_GIVEN TEXT:_
========================================================================

Whitefield encouraged local ministers like Tennent to join him in his efforts to revitalize Protestantism. Less concerned with denominational affiliation than with core beliefs and passionate preaching, Whitefield hailed his fellow revivalists as “burning and shining lights” and embraced the vitality (and disruption) that followed in their wake. New Light ministers carried on Whitefield’s work throughout the 1740s, honing their methods and appeal. They denounced urbane and educated clergy, used extemporaneous oratorical styles and outdoor venues to attract crowds, and invited colonists from all walks of life to build a common Christian community. Some became itinerant preachers, preferring the freedom to carry their message throughout the colonies to the security of a traditional pulpit.

========================================================================

_DATA SECTION:_

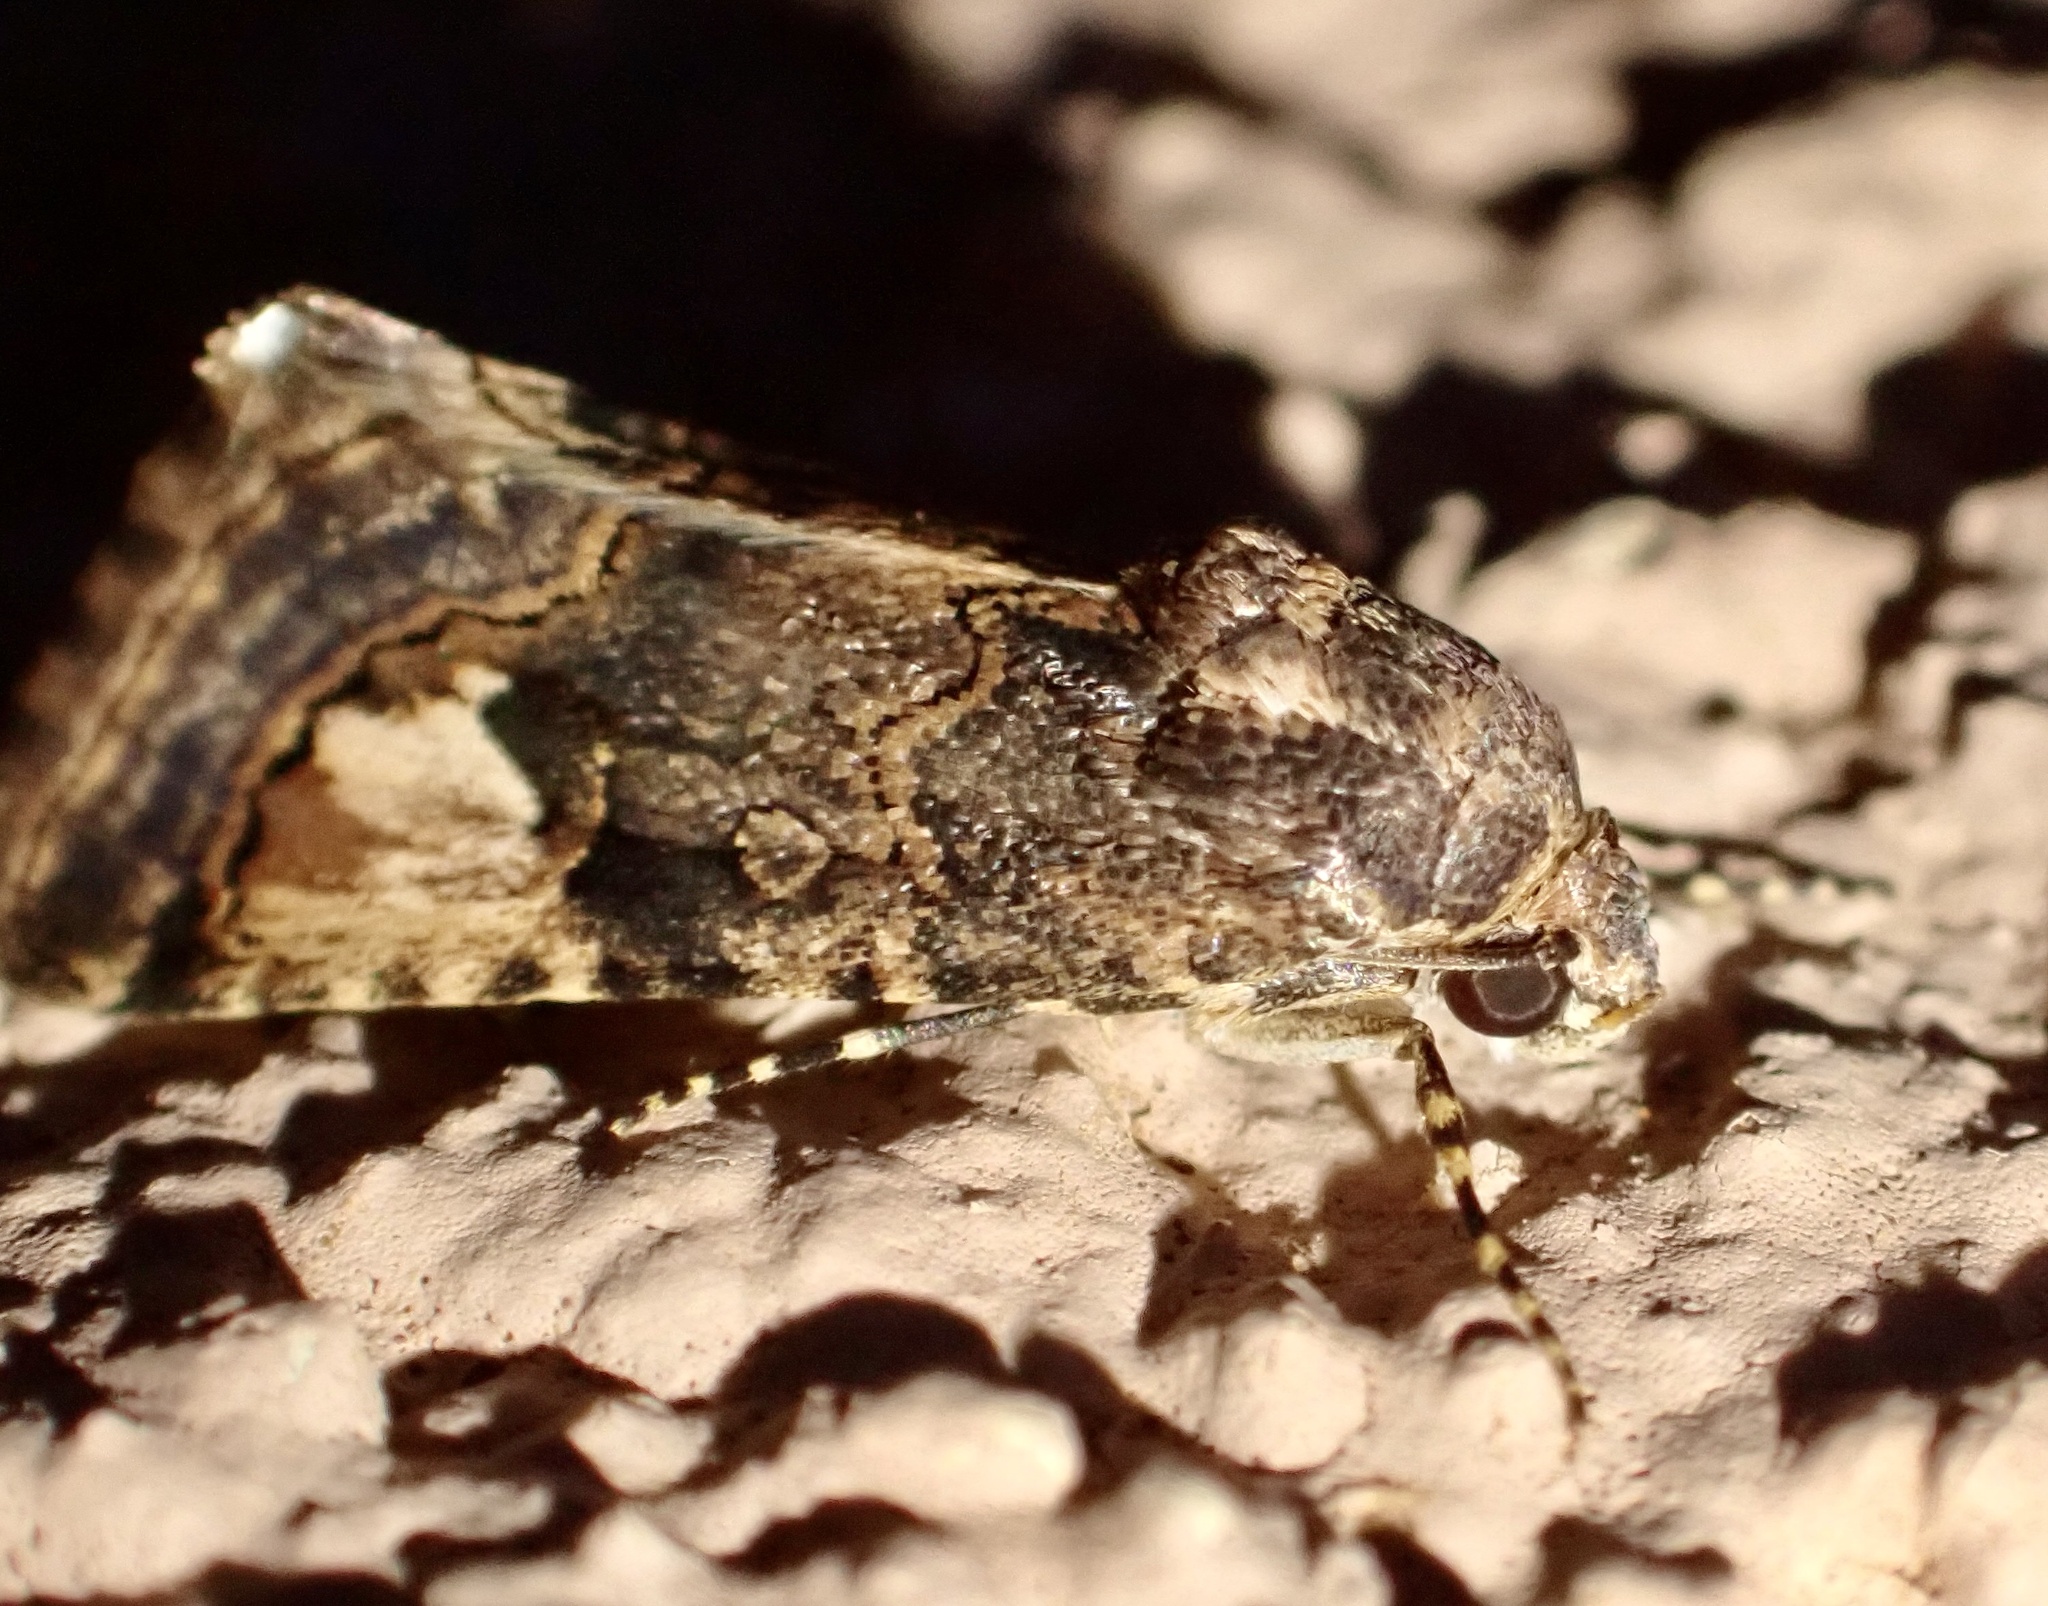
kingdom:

========================================================================

_STATED PROBLEM A:_ Using the passage about Whitefield and the revivalists, decide whether each statement agrees with it: (i) Whitefield cared more about denominational affiliation than about core beliefs; (ii) New Light ministers continued Whitefield's work during the 1740s; (iii) some preachers chose the security of a traditional pulpit over traveling. Give yes or no for each, with the words from the passage that settle it.
_STATED PROBLEM B:_ Extend the passage about Whitefield and the New Light preachers, picking up after its final sentence.

_TASK RESPONSE A:_
(i) No: "Less concerned with denominational affiliation than with core beliefs and passionate preaching"
(ii) Yes: "New Light ministers carried on Whitefield’s work throughout the 1740s"
(iii) No: "preferring the freedom to carry their message throughout the colonies to the security of a traditional pulpit"

_TASK RESPONSE B:_
New Light clergy brought young people to religion by the thousands. In addition, thousands of colonists who were already church members were “born again,” recommitting themselves to their faith. Poor parishioners who felt little connection to preaching when they sat on the back benches eagerly joined the crowds at outdoor revivals, where they could stand as close to the pulpit as a rich merchant. Indeed, Tennent appealed especially to poor and single women and girls when he preached with Whitefield in Boston. Enthusiastic parishioners from a wide range of denominations formed new churches. Some, like the New Building of Philadelphia, sought interdenominational communion, but most expanded the reach of particular denominations, whether Presbyterian, Congregational, Methodist, Baptist, or Anglican.